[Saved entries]
☆ ☆ ☆ ☆

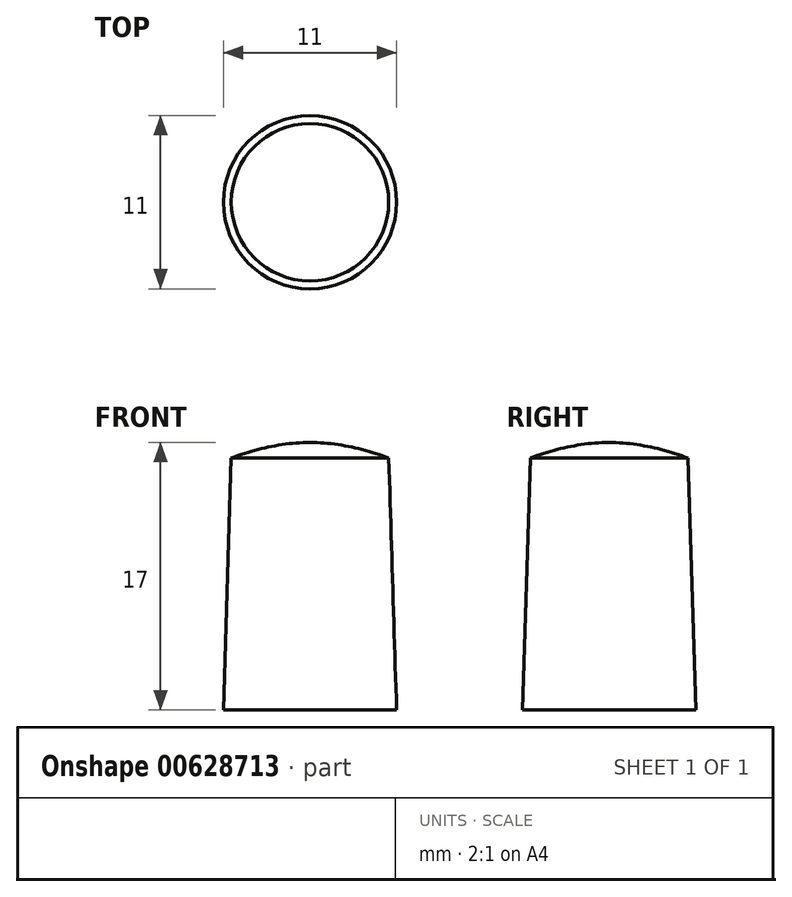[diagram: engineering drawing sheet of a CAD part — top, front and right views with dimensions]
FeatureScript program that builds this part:
annotation { "Feature Type Name" : "Feature", "Feature Type Description" : "" }
export const myFeature = defineFeature(function(context is Context, id is Id, definition is map)
    precondition{}
    {
        {
            var Q0;
            Q0=qCreatedBy(makeId("Front.planeOp"),FACE);
            var sketch = newSketch(context, id + "F0", { "sketchPlane" : qUnion([Q0])});
            skLineSegment(sketch, "E0", {"start": v(0, 13.97) * mm, "end": v(0, -20.72) * mm, "construction": true});
            skLineSegment(sketch, "E1", {"start": v(0, -8.5) * mm, "end": v(-5.5, -8.5) * mm});
            skLineSegment(sketch, "E2", {"start": v(-5.5, -8.5) * mm, "end": v(-5, 7.5) * mm});
            skLineSegment(sketch, "E3", {"start": v(0, -8.5) * mm, "end": v(0, 8.5) * mm});
            skArc(sketch, "E4", {"start": v(0, 8.5) * mm, "mid": v(-2.54, 8.22) * mm, "end": v(-5, 7.5) * mm});
            skSolve(sketch);
        }
        {
            var Q0;
            Q0 = qSketchRegion(id + "F0", true);
            var Q1;
            Q1=sQuery(id+"F0.wireOp",EDGE,"E0");
            revolve(context, id + "F1", {"entities" : qUnion([Q0]), "axis" : qUnion([Q1]), "revolveType" : RevolveType.FULL});
        }
    });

☆ ☆ ☆ ☆

THE PROBLEM ▸
Give back every line of the material above unchanged, but leave out the picture.

FINISHED EXERCISE ▸
[diagram: engineering drawing sheet of a CAD part — top, front and right views with dimensions]
FeatureScript program that builds this part:
annotation { "Feature Type Name" : "Feature", "Feature Type Description" : "" }
export const myFeature = defineFeature(function(context is Context, id is Id, definition is map)
    precondition{}
    {
        {
            var Q0;
            Q0=qCreatedBy(makeId("Front.planeOp"),FACE);
            var sketch = newSketch(context, id + "F0", { "sketchPlane" : qUnion([Q0])});
            skLineSegment(sketch, "E0", {"start": v(0, 13.97) * mm, "end": v(0, -20.72) * mm, "construction": true});
            skLineSegment(sketch, "E1", {"start": v(0, -8.5) * mm, "end": v(-5.5, -8.5) * mm});
            skLineSegment(sketch, "E2", {"start": v(-5.5, -8.5) * mm, "end": v(-5, 7.5) * mm});
            skLineSegment(sketch, "E3", {"start": v(0, -8.5) * mm, "end": v(0, 8.5) * mm});
            skArc(sketch, "E4", {"start": v(0, 8.5) * mm, "mid": v(-2.54, 8.22) * mm, "end": v(-5, 7.5) * mm});
            skSolve(sketch);
        }
        {
            var Q0;
            Q0 = qSketchRegion(id + "F0", true);
            var Q1;
            Q1=sQuery(id+"F0.wireOp",EDGE,"E0");
            revolve(context, id + "F1", {"entities" : qUnion([Q0]), "axis" : qUnion([Q1]), "revolveType" : RevolveType.FULL});
        }
    });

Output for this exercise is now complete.